Frostbite, named because she was born in February 2007 which was a very cold February, had a mother who wouldn't stop licking her ears. We tried putting a stocking cap on her to protect her ears but the cow kept on licking them. We tried using bitter apple (it prevents animals from licking a wound) on the calf's ears, the cow kept on licking them anyway. As ridiculous as it sounds we tried using a helmet, socks, foam tubing, just about everything we could think of to keep the cow from licking her calves ears. After a couple days the cow stopped licking them but the tips were frostbitten. The calf lost the tips of her ears so we named her Frostbite. Her ear tag number is 711. Our ear tag numbering system is simple; year of birth, birth order in the herd. The dams number goes on the bottom of the tag, the bulls number on the top. Frostbite was the eleventh calf born in 2007. She's easily identifiable in the herd - she's the cow with the short ears.

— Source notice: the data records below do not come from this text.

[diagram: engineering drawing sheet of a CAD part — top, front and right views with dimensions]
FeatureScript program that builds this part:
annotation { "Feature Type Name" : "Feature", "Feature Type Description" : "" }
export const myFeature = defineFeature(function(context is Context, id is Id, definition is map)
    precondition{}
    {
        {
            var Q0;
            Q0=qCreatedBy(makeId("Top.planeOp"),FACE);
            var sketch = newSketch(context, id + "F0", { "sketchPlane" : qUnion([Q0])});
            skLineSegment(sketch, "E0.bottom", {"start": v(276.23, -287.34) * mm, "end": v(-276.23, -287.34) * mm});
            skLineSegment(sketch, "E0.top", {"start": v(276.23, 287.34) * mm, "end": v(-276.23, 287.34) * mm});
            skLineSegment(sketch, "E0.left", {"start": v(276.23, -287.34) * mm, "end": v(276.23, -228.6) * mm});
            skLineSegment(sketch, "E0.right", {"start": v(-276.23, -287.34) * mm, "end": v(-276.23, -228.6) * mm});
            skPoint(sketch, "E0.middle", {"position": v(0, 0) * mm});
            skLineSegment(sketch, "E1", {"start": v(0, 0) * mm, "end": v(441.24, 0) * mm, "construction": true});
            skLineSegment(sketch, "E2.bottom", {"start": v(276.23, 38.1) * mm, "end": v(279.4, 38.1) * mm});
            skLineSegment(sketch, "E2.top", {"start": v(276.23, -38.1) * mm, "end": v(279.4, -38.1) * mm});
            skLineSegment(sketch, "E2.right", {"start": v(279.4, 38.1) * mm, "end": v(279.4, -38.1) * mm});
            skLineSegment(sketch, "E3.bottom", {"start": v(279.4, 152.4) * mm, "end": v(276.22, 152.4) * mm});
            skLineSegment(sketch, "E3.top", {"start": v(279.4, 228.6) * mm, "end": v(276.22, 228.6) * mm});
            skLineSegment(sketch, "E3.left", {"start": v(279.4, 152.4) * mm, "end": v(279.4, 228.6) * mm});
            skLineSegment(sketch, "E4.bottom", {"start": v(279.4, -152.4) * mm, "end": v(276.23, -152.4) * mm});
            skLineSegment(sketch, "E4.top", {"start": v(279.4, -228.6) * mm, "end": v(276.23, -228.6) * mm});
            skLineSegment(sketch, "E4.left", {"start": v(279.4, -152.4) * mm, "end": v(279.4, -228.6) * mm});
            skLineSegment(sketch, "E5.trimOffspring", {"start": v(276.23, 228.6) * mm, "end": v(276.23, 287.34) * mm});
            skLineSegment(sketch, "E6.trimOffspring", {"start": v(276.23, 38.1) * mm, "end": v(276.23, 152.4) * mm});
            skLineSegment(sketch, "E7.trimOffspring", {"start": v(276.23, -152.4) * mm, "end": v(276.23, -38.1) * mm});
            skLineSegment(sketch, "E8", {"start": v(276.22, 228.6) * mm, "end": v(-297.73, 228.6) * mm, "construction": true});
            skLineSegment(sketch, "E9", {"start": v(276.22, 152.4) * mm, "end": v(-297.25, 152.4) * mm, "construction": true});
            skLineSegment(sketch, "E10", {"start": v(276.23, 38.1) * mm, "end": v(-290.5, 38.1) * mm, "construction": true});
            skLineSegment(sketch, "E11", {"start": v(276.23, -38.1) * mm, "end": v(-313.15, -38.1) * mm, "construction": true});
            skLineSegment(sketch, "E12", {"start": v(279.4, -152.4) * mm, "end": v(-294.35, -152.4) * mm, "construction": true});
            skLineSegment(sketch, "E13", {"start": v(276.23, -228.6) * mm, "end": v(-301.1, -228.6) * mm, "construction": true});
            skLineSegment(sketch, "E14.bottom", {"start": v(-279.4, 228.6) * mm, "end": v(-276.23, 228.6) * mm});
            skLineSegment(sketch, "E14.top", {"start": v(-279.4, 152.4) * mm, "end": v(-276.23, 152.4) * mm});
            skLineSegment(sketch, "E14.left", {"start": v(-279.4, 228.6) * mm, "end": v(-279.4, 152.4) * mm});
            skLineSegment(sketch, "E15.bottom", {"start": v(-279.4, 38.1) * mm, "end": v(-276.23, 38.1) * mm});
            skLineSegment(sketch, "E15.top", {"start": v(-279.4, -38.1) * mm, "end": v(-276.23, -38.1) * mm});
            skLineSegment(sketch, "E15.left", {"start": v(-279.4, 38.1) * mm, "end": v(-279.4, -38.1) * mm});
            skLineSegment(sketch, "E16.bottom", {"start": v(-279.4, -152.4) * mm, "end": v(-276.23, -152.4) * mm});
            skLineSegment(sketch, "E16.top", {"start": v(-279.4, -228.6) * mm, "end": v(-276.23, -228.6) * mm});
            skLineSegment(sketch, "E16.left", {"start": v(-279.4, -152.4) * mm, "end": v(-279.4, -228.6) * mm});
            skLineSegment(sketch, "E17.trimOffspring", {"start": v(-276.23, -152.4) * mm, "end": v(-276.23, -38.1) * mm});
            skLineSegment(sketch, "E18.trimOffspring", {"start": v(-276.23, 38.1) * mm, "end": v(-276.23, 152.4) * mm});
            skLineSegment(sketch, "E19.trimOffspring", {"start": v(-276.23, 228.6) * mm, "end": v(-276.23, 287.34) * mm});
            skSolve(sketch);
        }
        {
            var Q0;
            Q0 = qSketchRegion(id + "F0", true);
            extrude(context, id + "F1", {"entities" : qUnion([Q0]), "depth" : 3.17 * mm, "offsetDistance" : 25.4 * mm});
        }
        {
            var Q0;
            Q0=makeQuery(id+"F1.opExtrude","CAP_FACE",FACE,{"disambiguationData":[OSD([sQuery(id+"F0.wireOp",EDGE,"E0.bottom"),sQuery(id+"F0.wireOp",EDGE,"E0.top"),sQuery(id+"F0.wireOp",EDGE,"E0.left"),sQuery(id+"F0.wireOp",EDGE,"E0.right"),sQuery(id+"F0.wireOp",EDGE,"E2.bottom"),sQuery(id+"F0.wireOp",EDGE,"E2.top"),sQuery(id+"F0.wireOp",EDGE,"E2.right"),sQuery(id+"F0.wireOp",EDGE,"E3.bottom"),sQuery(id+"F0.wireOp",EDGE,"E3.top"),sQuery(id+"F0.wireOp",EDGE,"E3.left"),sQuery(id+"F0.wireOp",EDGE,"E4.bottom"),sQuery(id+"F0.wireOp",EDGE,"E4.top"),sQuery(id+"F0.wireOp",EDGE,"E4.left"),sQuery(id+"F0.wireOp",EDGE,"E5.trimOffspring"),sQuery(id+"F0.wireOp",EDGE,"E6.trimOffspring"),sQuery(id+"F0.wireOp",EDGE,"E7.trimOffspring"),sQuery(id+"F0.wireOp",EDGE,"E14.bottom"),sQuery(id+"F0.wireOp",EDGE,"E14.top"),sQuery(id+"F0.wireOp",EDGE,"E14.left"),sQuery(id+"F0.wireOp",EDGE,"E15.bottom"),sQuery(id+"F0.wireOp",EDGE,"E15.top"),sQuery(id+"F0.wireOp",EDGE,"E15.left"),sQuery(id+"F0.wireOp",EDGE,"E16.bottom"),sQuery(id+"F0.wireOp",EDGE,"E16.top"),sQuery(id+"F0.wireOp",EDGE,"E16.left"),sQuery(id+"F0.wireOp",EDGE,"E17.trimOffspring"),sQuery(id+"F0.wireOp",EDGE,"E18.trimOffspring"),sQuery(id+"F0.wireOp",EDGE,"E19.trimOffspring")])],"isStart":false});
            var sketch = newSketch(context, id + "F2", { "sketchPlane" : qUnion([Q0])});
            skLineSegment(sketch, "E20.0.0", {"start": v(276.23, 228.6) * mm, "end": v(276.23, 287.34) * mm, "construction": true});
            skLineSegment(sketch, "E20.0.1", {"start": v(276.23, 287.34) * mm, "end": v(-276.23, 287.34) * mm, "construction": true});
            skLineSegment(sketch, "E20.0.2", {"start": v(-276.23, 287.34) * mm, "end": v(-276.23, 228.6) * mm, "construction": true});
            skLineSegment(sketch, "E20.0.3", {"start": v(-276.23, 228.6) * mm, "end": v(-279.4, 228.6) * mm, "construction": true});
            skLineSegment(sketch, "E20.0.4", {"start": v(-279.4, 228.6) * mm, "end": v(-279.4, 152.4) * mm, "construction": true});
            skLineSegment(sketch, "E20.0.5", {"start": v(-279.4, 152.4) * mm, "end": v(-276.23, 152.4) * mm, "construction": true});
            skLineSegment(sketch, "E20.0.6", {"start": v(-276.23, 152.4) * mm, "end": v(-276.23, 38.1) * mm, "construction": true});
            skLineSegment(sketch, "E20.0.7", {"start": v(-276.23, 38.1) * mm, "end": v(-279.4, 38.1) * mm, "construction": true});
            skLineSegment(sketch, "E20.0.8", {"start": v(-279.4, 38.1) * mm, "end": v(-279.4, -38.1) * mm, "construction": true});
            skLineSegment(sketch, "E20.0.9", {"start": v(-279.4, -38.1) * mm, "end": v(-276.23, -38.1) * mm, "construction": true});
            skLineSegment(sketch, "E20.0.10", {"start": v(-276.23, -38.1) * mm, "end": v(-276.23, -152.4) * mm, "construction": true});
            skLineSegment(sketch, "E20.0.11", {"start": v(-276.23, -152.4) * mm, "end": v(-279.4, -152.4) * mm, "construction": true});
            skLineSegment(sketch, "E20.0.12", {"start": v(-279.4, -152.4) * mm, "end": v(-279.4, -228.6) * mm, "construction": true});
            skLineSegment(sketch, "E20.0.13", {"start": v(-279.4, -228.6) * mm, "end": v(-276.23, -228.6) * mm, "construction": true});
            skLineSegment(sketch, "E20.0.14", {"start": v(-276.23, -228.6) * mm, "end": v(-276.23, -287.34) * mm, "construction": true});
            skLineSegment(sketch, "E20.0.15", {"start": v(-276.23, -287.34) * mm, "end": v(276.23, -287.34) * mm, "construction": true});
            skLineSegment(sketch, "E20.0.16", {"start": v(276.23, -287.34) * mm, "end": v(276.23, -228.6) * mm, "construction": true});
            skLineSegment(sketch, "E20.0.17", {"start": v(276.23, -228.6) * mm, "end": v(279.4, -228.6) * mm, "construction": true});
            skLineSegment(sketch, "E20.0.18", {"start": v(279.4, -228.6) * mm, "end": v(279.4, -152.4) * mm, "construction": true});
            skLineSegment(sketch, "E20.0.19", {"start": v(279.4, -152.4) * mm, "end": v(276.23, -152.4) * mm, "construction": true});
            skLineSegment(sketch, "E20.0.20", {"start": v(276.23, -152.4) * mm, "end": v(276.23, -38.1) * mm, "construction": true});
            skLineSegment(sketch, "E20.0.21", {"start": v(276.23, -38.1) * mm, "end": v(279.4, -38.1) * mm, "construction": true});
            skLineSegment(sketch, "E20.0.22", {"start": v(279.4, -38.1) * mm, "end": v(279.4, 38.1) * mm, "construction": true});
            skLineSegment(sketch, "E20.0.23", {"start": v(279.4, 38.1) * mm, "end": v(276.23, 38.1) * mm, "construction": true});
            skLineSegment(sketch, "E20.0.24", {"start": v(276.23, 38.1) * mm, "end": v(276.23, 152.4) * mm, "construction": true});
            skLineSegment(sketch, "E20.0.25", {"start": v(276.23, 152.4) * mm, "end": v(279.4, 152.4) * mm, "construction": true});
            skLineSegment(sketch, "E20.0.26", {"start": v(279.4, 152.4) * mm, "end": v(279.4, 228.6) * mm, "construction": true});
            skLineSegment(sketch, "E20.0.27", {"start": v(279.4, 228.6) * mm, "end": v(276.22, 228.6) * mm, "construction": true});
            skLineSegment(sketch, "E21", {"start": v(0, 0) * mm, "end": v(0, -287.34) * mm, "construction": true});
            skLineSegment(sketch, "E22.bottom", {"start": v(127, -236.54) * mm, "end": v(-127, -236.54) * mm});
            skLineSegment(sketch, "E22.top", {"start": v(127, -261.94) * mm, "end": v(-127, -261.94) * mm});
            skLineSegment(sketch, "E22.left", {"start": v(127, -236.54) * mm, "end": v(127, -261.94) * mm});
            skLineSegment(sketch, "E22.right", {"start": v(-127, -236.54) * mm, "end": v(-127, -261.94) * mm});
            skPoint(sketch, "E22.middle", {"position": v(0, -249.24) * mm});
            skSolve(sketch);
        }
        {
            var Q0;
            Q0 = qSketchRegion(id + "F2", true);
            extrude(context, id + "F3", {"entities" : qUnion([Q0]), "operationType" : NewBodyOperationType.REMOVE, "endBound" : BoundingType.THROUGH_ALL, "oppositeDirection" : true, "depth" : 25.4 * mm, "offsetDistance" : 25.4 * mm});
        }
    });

Last week Keith came in the house and asked if I'd make two doses of vaccine for the new calves. I asked which cows calved Keith was pretty sure that Frostbite had twins. We've never had a set of twin calves before. At first he wasn't sure if Frostbite had twins or if a heifer had left her calf behind. Cows always hide their newborn calves. The cow will walk to an area of tall grass and let her calf know that they're not to leave the area unless she comes for them. Amazingly, the calves obey. They'll stay exactly where they're left, not moving, until the cow comes for them. Frostbite hid her calves in two different patches of grass. As Keith watched he figured out they were both hers. When he started walking into the field she looked toward where each was hidden and then walked in the opposite direction to throw Keith off course. Before a cow tries to lead you away from her calves she'll always glance toward them. If you're observant you'll catch her gaze and figure out where she's hidden them. Keith waited patiently for her to go to her calves. He watched her from a distance so she wouldn't know he was there. Eventually she went into the tall grass and nudged one calf to nurse. After a few minutes she left this calf, walked across the pasture to another area, and aroused her second calf. Keith showed me where both calves were. We vaccinated, ear tagged, and briefly examined them. Frostbite had a heifer and a bull calf. The heifer calf is a 'freemartin' meaning she'll be infertile. When a cow has a mixed set of twins the female is born chimeric; she starts out with XX chromosomes but acquires an additional XY chromosome in utero from the male twin. Freemartinism is the normal outcome of mixed-sex twins in cattle. Same sex cattle twins aren't effected by this.
After a few days the cows stop hiding her calves. They'll join the herd and play with the other calves under the watchful eyes of all the cows.
The grass is pretty sparse this spring. The warm weather just got here but it isn't here to stay, yet. A snowy mix of precipitation is forecast for May 2. This is May, isn't it? The cattle are back on pasture but are moving more frequently to keep them grazing and the new grass from being trampled. Last night as we were setting up fences I saw one cow off by herself, she went off to have her calf. A few minutes later she delivered a big, healthy heifer. Life is good! When all the cows had been moved Keith went back for the cow and her calf. He ended up carrying the calf because she hadn't been on her feet for more than a few minutes and it was a long walk.